Małżeństwo
Ellie jakiś czas temu rozpadło się przez jej uzależnienie od
środków przeciwbólowych. Opiekę nad dziećmi, Kyle'em i Amy,
przejął wówczas ojciec, ale teraz Ellie wreszcie znowu może
mieszkać ze swoimi nastoletnimi już pociechami. Wprowadza się wraz
z nimi do dużego wynajętego domu i dołącza do tutejszej grupy
wsparcia, gdzie w tajemnicy przed dziećmi dzieli się z innymi
uzależnionymi swoimi problemami. Kobieta wciąż odczuwa silną
potrzebę sięgnięcia po pigułki, ale ze wszech miar stara się jej
nie ulec. Do czasu gdy spotyka znajomego, który wręcza jej
narkotyk. Wkrótce po jego zażyciu pojawia się nowy członek grupy
wsparcia, Christopher, który zamienia jeden nałóg Ellie na inny,
dużo bardziej destrukcyjny.
Sonny
Mallhi, reżyser i scenarzysta „Anguish” (2015) oraz scenarzysta
„Współlokatorki” (2011) i „Zauroczenia” (2013), zaczął
kręcić swój kolejny film, horror „Family Blood” w 2016 roku. W
marcu 2018 roku wpuszczono go do kilku wybranych amerykańskich kin,
a niedługo potem (w maju tego samego roku) obraz pojawił się na
platformie Netflix. Scenariusz Mallhi napisał razem z niezbyt
doświadczonym Nickiem Savvidesem, a reżyserią zajął się sam. W
roli głównej obsadzono Vinessę Shaw, którą fani gatunku mogą
kojarzyć z takimi obrazami, jak remake „Wzgórza mają oczy” i
„Pobawmy się” (remake „Czy zabiłbyś dziecko?”).
Utrzymywanie
w tajemnicy charakteru przypadłości, z jaką Ellie będzie borykała
się za sprawą niejakiego Christophera nie wydaje mi się konieczne.
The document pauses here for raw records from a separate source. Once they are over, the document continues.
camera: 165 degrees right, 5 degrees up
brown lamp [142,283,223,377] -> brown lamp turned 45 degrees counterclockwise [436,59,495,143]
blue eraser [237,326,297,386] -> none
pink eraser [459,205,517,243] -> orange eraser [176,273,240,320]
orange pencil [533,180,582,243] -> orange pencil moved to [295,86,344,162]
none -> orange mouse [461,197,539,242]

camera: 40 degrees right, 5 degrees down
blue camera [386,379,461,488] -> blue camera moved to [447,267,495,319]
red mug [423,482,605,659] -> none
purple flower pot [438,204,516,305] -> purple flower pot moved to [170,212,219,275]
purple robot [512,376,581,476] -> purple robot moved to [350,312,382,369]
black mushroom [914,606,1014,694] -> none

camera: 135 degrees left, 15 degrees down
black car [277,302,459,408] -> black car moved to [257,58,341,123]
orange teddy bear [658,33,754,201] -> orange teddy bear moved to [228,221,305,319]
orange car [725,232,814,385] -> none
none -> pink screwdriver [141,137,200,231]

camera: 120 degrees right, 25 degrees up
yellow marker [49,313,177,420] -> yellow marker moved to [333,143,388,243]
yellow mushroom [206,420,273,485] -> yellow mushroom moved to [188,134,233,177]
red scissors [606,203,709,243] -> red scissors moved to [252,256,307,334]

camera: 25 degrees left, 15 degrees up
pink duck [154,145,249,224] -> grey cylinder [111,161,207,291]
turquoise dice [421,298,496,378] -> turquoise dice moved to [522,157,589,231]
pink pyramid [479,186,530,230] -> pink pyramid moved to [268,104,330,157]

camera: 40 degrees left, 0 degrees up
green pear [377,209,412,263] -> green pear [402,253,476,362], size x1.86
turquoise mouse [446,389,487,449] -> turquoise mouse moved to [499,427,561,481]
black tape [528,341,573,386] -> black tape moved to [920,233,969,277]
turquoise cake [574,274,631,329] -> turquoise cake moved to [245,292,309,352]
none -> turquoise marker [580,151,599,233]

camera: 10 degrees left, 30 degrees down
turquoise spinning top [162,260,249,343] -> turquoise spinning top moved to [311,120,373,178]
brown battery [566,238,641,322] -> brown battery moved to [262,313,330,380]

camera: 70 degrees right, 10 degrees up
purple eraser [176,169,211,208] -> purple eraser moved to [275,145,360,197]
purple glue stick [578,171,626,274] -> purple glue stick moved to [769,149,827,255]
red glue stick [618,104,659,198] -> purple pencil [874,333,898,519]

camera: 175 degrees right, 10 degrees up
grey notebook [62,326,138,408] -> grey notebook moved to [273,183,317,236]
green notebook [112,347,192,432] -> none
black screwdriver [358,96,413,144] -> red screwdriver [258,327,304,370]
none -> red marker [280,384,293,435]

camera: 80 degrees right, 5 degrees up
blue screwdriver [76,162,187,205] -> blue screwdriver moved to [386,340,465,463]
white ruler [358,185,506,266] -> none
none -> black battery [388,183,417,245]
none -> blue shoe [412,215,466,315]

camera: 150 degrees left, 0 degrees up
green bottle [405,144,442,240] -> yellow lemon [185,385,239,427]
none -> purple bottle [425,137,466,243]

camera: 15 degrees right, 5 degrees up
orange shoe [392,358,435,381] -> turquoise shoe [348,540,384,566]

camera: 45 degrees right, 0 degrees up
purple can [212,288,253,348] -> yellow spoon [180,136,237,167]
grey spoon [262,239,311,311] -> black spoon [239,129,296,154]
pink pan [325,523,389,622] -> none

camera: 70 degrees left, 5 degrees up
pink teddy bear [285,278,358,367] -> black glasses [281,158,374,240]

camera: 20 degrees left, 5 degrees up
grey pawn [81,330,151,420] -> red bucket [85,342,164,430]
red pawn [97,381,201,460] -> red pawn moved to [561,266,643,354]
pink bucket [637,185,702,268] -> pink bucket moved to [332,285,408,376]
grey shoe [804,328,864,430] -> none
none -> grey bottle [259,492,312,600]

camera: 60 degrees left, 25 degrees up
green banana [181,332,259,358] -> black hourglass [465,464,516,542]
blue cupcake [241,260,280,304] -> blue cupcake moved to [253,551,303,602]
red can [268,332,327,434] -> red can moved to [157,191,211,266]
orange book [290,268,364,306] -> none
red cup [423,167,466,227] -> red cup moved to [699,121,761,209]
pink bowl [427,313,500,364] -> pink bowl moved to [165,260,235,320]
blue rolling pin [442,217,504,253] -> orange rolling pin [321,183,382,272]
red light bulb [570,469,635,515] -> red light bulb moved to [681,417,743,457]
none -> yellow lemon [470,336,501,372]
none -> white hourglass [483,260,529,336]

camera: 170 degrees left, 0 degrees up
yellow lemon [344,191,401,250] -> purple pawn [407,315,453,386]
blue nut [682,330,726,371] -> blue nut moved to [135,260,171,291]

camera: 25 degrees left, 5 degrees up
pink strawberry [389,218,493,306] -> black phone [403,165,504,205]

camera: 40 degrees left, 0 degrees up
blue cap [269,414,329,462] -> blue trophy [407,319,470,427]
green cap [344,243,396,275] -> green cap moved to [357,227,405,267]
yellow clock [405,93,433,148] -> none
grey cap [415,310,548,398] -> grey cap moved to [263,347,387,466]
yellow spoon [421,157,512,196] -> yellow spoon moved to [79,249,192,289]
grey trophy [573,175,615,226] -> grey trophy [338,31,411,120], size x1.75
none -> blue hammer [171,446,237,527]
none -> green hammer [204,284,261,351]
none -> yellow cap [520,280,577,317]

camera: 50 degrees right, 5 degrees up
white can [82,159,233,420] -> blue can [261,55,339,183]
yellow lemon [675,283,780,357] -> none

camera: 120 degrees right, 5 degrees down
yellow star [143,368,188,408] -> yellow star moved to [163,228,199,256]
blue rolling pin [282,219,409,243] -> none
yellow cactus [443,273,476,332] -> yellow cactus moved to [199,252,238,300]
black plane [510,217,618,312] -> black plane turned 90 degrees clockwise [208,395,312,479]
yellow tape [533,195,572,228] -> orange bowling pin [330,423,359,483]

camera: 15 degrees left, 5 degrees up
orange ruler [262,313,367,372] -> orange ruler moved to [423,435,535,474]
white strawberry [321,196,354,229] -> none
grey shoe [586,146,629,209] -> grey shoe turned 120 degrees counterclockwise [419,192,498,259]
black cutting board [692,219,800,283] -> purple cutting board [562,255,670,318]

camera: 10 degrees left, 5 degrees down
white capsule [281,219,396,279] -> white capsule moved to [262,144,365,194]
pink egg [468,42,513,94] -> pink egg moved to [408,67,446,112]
Nie sądzę, aby to był spoiler, ale jeśli ktoś chce wejść w ten
scenariusz bez rzeczonej wiedzy powinien darować sobie resztę tego
tekstu. Kim jest nowy członek grupy wsparcia, do której od niedawna
należy główna bohaterka łatwo można się domyślić już podczas
prologu, ale nie jestem pewna, czy krzyż naprowadzi absolutnie
wszystkich odbiorców „Family Blood” na właściwy trop. A na
bardziej dobitną artykulację trzeba będzie jeszcze trochę
poczekać. Najpierw Sonny Mallhi i Nick Savvides pokrótce omówią
aktualną sytuację pierwszoplanowej postaci Ellie i jej nastoletnich
dzieci Kyle'a i Amy. Dowiemy się o uzależnieniu od środków
przeciwbólowych tej pierwszej, które to przyczyniło się do
rozpadu jej małżeństwa. Nad czym zresztą kobieta nie ubolewa. Nie
może sobie za to wybaczyć tego, że nie przejmowała się utratą
dzieci. Chwilową, bo teraz jej pociechy znowu są z nią. Starsza
latorośl Ellie, Kyle, trzyma ją na dystans, nie potrafi zbliżyć
się do matki, zapomnieć o krzywdzie, jaką wyrządziła całej
rodzinie. Chłopak spodziewa się też, że matka znowu sięgnie po
pigułki, a właściwie to wydaje się nie do końca wierzyć w to,
że kobieta w ogóle je odstawiła. My wiemy, że to zrobiła, ale
nie pozostawia się nam również wątpliwości, że Ellie nadal
odczuwa przemożną potrzebę zażycia tych środków. Sposób
opowiadania tej w gruncie rzeczy prościutkiej opowieści kazał mi
sądzić, że zamiarem Sonny'ego Mallhi było stworzenie
minimalistycznego, intensywnego, skoncentrowanego na psychologii
postaci horroru wampirycznego, ale efekt tych starań szybko
utwierdził mnie w przekonaniu, że na powtórkę z choćby takiego
„Przeobrażenia” Michaela O'Shea nie mam co liczyć. Kąty
nachylenia kamer często były tak cudaczne, że zastanawiałam się,
czy operatorzy nie wzięli sobie czegoś na wzmocnienie, czy aby na
pewno byli całkowicie trzeźwi. Zdarzało im się nawet „ucinać”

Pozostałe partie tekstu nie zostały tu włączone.